Salut,
Ça m'a frappé en 2015, mais ça aurait sans doute dû me frapper avant: Justin Trudeau avait sorti son autobiographie quelques mois avant les élections. Remarquez qu'il n'était pas le premier politicien à avoir fait cet exercice. Pauline Marois, François Legault et nombre d'autres sont passés par la case «livre» avant d'accéder au pouvoir. Mais pourquoi donc?
Bon, il faut le dire, si je parle de politicien.ne.s du XXIe siècle, la tendance n'est pas récente. Des politicien.ne.s petit.e.s et grand.e.s s'y sont essayé. Et déjà Jules César s'adonnait à un genre proche il y a deux mille ans: le livre comme porte ouverte vers une carrière politique. Dans celui-ci, la personne qui désire le pouvoir se présente, a le temps d'exprimer ses idées et de montrer sa valeur. Militaire dans le cas de Jules César. Sa détermination et les valeurs qui l'animent au travers de sa vie dans le cas de Winston Churchill.
Et bien oui, même Churchill a publié ses mémoires dans le but de se faire du capital politique. On l'oublie, mais le vieux lion, vainqueur de la Seconde Guerre mondiale, a eu ses moments difficiles en politique et il a lui aussi publié ses mémoires au début des années 1930 pour se refaire un nom. Des mémoires très intéressantes au demeurant, bien que fondamentalement ancrées dans le colonialisme de l'Empire britannique d'alors. Mais pourquoi a-t-il écrit ses mémoires à ce moment de sa vie?

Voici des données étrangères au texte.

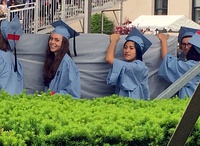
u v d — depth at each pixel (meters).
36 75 8.62
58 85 8.34
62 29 8.38
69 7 15.41
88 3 11.94
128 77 8.38
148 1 24.27
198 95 4.25
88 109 6.25
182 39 8.70
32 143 5.07
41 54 8.61
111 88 8.78
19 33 8.42
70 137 5.12
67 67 8.30
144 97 8.45
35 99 6.86
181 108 6.32
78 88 8.37
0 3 16.12
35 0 15.37
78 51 8.69
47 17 14.44
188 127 4.33
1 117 5.53
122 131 5.25
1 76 8.18
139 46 8.47
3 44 8.31
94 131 5.19
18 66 8.41
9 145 4.90
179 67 8.55
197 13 23.86
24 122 5.27
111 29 22.75
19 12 14.26
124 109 6.32
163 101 6.96
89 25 12.01
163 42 8.84
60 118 5.59
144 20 20.84
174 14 23.97
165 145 5.36
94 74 8.74
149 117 5.68
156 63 8.85
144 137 5.28
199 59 8.59
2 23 8.34
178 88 7.32
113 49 8.64
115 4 18.39
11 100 6.64
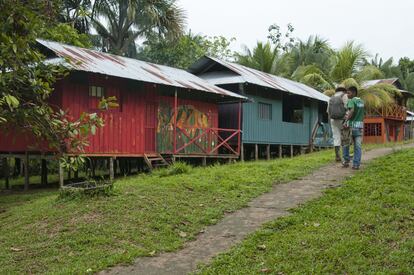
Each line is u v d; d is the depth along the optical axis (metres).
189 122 17.42
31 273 5.52
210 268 5.33
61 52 13.07
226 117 20.36
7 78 5.28
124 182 10.71
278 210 7.72
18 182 17.00
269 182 9.92
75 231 6.95
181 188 9.48
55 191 13.00
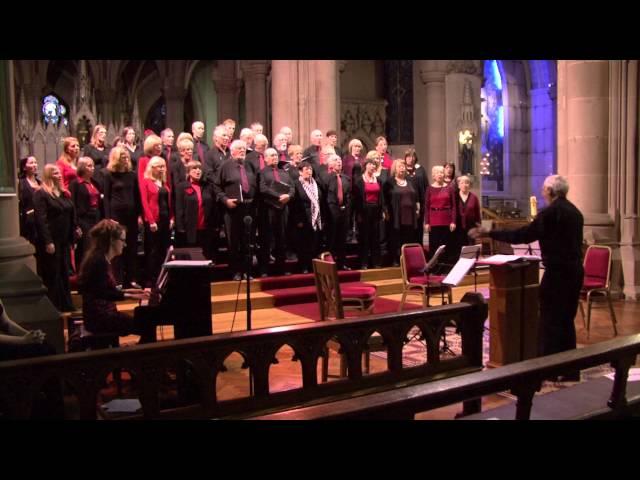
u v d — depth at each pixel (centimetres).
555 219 554
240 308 859
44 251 717
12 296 532
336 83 1256
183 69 2559
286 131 1009
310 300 917
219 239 1001
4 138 560
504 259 565
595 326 822
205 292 495
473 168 1845
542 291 566
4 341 397
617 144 1053
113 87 2558
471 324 503
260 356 412
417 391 259
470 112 1820
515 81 2531
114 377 522
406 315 466
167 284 493
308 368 430
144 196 809
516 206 2470
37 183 845
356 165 1016
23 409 335
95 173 855
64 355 349
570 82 1071
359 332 448
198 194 855
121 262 821
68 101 2922
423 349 704
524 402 302
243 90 2506
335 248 997
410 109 1912
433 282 736
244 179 877
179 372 470
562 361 313
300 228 951
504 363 571
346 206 979
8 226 564
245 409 404
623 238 1050
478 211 991
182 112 2591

Churchill a vécu des moments de dépression tout au long de sa vie et le début des années 1930, qui correspond à une période noire de sa vie, tant au niveau personnel qu'au niveau politique qu'au niveau... financier. On l'oublie parfois, mais l'essentiel des finances de Winston Churchill lui provenait de sa plume! Pas étonnant qu'il ait gagné le Prix Nobel de littérature et non celui de la Paix qu'il désirait tant!

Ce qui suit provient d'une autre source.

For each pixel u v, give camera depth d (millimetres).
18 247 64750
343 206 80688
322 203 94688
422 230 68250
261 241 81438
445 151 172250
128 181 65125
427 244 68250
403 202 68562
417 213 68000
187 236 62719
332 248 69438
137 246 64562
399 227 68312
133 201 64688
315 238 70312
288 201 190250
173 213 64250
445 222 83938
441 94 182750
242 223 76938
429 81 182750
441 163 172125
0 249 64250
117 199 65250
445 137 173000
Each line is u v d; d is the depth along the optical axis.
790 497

Le livre, surtout l'autobiographie hagiographique comme moyen de relancer une carrière politique? Ou pour se faire connaître de la population dont on souhaite le vote? Un peu des deux à chaque fois, il faut l'avouer. Le livre politique se présente souvent comme le premier et fini facilement comme le second. Il faut le dire, le livre a beaucoup d'avantages. Contrairement à l'entrevue, il ne contient pas de déclarations échappées: tout a été minutieusement révisé avant publication. Il ne contient pas non plus de scandales retentissants parce que justement, il est écrit par la personne qui désire présenter une image d'elle-même flatteuse. Et surtout, c'est un excellent véhicule pour se faire bien paraître. Même à l'ère du numérique, le livre garde une aura de crédibilité que des millions de tweets n'ont pas. La preuve? Même le fils de Donald Trump a écrit un livre!

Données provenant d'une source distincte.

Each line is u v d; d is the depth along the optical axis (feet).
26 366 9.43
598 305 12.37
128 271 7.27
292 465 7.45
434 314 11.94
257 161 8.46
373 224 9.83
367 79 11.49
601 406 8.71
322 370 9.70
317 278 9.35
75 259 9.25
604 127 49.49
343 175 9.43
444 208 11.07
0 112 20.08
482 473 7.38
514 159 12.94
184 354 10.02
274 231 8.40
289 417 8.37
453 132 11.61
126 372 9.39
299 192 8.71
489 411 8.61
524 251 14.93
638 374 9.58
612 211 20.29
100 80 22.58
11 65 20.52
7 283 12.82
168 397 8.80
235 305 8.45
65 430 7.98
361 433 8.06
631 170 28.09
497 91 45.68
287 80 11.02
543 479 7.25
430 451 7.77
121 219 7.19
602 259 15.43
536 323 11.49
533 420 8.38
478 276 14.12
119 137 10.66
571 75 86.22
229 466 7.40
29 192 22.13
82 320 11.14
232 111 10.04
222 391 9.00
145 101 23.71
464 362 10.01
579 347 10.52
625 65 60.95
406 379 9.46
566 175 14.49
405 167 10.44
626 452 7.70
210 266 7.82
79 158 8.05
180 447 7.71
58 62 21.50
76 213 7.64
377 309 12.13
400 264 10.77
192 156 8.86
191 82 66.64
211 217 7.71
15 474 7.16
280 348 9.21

Dans un livre, la personne de pouvoir contrôle le message. Le politicien ou la politicienne (on se rappellera que Nathalie Normandeau a publié un livre pour laver sa réputation) peut se permettre d'exposer sa vision des choses sans risquer d'être contredit.e et de créer un narratif le représentant. Pour les personnes qui prendront la peine de lire le livre, c'est aussi une façon d'avoir un contact direct avec un ou une élu.e qu'ils n'auraient pas autrement. C'est également une excellente façon de promouvoir ses idées, de créer un impact et bon, disons-le aussi, de rallier ses troupes en prévision des campagnes électorales. Parce que le livre crée un sentiment de proximité entre l'auteur et le lecteur, on sera plus attentif au discours d'un politicien dont on aura lu le livre, parce qu'on pourra aller au-delà du bref commentaire dans les médias ou du tweet dans les médias sociaux.
Enfin, c'est l'idée. Sauf que certains ont plus de talents que d'autres dans ce domaine.